▸ **Selected excerpt**:
Start
Reverse Engineering - Startrek 1 and 2 - USCG 2024

Description

Part 1

You are a remote navigator directing Captain Kirk, who is commanding the USS Enterprise, and Captain Spock, who is commanding the USS Endeavour. Your mission is to guide them on a journey 100 galaxies away to an ancient, advanced civilization known as the “Architects” who have hidden a powerful artifact. This artifact, known as the “Quantum Key,” has the potential to unlock new dimensions, granting unparalleled knowledge and power to its possessor…

But your ships’ warp drives are limited and as you journey through the galaxies, you discover that some contain ancient portal mechanisms that can instantly transport you to another galaxy. These portals are unpredictable and may send you further ahead (Slipstream Portals) or behind (Wormhole Portals) your current position. Can you strategically navigate these worlds and accomplish your mission on limited fuel?

Part 2

The USS Enterprise receives a distress signal from a Federation research station on the remote planet of Xylophia-IV. The station’s scientists were conducting experiments on a newly discovered ancient alien artifact, but their transmissions suddenly ceased. Sensors indicate unusual energy fluctuations emanating from the planet’s surface. With the power of the Quantum Key unlocked, the Starships now have enhanced capabilities. They have more fuel capacity, and can do longer jumps! … But the universe has gotten bigger as well.

Captain Kirk and Captain Spock need your help again to navigate to the research station, determine the cause of the distress signal, and retrieve the ancient artifact.

Solution

Both Startrek 1 and 2 use the exact same solution with slightly different parameters. This writeup will use the parameters and source code for Startrek 1 for the majority of the writeup. Anywhere that the behavior or parameters of Startrek 2 differ from Startrek 1 will be noted.
End
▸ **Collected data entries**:
Start
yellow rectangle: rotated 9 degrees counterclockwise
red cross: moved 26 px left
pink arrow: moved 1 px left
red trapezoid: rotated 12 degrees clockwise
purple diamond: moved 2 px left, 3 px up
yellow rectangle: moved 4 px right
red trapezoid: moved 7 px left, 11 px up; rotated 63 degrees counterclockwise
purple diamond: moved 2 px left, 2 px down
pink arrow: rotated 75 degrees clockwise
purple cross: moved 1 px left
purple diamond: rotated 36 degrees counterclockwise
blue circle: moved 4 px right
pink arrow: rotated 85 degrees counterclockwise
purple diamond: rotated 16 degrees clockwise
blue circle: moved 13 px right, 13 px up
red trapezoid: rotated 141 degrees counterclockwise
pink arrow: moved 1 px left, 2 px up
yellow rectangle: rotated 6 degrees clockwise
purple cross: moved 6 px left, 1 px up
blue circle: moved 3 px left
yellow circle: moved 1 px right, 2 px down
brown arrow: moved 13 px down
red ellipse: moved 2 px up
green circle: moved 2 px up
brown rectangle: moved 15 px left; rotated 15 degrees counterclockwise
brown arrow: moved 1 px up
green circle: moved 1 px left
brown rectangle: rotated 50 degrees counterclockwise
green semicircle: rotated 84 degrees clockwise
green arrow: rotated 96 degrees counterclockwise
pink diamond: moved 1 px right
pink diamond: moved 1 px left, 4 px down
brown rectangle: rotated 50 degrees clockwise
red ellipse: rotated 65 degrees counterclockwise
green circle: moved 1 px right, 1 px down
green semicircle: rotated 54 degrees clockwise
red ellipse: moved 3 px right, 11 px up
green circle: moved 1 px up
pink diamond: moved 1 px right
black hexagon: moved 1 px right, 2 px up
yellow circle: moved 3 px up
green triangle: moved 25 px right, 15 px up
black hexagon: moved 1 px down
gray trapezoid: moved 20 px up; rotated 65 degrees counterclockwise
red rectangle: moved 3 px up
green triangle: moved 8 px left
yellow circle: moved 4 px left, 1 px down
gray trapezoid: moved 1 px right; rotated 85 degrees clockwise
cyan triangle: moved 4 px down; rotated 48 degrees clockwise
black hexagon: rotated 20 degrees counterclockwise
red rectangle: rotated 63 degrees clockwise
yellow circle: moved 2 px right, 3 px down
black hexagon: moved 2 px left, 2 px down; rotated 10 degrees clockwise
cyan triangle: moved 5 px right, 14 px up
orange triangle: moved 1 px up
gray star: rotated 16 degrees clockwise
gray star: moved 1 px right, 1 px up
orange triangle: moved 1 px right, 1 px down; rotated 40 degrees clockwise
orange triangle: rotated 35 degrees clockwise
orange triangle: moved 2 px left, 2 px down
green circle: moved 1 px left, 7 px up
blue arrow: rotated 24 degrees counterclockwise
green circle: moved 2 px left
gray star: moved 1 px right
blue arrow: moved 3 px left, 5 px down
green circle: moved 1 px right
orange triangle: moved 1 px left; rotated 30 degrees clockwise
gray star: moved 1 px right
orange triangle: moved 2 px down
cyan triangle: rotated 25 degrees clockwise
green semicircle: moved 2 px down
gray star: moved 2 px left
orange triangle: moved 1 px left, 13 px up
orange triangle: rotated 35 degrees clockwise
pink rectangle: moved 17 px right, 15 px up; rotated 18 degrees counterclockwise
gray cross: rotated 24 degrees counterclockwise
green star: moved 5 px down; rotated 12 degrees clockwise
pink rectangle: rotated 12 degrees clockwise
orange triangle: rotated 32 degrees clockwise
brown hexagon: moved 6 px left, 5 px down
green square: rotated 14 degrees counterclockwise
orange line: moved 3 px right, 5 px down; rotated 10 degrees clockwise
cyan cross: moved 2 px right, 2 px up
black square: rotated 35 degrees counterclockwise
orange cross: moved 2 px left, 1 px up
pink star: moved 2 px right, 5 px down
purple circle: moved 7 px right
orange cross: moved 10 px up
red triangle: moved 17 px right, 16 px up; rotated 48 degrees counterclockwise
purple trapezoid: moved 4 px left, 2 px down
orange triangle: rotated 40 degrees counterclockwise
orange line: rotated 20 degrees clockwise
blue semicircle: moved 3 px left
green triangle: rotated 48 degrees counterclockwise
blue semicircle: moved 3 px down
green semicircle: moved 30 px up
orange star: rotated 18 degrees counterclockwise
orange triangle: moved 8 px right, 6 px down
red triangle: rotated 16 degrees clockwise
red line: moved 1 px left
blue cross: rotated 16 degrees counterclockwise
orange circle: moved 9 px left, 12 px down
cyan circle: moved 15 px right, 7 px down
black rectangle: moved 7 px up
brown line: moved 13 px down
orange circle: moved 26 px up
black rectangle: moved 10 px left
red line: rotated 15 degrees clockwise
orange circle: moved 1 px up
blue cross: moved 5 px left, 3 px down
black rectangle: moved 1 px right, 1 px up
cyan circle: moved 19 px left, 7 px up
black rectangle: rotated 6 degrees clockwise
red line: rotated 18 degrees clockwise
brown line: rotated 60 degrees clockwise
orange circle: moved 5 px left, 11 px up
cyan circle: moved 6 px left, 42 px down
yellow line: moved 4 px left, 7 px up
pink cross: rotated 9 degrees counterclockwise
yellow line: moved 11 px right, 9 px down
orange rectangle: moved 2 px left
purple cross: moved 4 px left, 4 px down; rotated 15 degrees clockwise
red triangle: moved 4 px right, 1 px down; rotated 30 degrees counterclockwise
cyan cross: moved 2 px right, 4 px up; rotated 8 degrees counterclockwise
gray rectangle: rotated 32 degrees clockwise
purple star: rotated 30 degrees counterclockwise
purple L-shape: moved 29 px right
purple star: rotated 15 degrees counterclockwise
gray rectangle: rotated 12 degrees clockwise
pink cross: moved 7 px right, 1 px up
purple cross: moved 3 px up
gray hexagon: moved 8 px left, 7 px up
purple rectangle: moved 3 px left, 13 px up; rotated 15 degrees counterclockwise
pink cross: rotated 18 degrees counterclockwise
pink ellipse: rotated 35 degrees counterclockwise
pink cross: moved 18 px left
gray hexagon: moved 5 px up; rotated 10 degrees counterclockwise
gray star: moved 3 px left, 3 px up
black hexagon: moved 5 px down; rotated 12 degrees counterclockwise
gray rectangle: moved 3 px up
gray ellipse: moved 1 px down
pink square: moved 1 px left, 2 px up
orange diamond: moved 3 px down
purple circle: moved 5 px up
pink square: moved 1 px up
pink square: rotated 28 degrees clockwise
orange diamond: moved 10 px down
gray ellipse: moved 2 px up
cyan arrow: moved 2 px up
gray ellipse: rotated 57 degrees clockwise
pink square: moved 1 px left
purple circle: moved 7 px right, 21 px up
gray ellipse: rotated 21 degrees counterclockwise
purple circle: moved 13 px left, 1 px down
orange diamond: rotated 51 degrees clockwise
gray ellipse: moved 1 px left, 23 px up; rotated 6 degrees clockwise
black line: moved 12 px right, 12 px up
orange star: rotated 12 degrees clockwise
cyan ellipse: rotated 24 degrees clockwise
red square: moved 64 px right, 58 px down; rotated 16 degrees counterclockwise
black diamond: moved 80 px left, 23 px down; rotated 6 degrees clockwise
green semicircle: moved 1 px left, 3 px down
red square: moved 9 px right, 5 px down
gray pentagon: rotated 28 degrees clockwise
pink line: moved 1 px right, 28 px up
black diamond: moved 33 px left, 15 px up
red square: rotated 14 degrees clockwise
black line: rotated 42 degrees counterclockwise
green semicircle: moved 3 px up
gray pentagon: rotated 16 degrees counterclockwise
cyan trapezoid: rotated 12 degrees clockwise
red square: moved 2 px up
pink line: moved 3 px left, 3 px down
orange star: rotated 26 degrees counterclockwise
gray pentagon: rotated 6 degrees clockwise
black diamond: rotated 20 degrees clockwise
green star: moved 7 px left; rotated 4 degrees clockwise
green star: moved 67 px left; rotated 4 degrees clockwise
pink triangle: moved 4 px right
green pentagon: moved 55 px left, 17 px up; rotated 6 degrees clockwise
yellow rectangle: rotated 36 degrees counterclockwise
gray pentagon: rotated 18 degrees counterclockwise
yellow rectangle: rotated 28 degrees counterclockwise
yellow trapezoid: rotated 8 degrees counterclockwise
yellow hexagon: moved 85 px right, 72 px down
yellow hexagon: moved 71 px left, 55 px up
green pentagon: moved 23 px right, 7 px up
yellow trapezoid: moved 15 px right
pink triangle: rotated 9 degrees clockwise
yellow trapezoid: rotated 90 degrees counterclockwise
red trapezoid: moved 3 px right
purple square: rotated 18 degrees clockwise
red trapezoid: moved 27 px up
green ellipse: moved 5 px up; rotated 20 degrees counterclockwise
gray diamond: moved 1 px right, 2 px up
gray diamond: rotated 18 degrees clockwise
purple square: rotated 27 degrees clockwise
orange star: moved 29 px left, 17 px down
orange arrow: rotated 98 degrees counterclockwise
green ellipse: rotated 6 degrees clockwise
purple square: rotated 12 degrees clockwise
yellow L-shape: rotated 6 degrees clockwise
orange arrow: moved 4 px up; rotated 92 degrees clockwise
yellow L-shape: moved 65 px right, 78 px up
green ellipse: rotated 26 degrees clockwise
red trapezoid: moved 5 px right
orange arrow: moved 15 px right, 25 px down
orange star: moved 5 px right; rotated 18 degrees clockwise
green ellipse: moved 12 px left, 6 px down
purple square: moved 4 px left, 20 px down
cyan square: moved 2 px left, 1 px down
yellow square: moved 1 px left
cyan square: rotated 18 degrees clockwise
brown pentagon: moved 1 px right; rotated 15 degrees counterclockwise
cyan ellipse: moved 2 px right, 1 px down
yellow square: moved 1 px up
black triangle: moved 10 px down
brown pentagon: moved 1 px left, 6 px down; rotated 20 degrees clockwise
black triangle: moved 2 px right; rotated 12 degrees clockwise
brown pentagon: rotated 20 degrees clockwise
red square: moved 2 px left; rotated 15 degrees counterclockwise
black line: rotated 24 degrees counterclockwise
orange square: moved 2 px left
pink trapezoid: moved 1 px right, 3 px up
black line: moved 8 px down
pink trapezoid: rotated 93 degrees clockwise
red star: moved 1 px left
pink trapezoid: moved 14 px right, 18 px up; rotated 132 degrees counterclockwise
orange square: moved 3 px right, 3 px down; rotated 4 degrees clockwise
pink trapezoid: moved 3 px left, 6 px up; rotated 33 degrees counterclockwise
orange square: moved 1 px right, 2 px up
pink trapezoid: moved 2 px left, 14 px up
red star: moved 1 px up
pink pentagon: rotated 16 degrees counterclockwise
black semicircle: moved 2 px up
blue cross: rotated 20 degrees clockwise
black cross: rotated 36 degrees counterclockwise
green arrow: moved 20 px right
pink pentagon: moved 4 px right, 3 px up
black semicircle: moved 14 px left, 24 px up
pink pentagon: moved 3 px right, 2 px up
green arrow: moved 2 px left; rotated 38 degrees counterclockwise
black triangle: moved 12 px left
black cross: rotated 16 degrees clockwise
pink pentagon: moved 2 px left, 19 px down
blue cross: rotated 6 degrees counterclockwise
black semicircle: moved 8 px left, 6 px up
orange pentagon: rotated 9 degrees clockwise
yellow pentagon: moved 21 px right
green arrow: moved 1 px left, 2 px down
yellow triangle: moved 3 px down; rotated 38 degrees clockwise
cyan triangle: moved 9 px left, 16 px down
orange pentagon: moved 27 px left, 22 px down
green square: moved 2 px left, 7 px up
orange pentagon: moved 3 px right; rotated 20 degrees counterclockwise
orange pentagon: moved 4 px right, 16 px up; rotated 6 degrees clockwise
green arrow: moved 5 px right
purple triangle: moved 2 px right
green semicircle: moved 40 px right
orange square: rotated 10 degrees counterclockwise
End
▸ **What you will do**:
a) In the Startrek challenge description, what are the portals that send ships behind their current position called?
b) In the listing, rewrite the lines starting at the first line and ending at the line containing "red trapezoid: moved 7", swapping "yellow rectangle" for "white rectangle" and keeping everything else unchanged.

▸ **Exercise solutions**:
a) Wormhole Portals

b)
white rectangle: rotated 9 degrees counterclockwise
red cross: moved 26 px left
pink arrow: moved 1 px left
red trapezoid: rotated 12 degrees clockwise
purple diamond: moved 2 px left, 3 px up
white rectangle: moved 4 px right
red trapezoid: moved 7 px left, 11 px up; rotated 63 degrees counterclockwise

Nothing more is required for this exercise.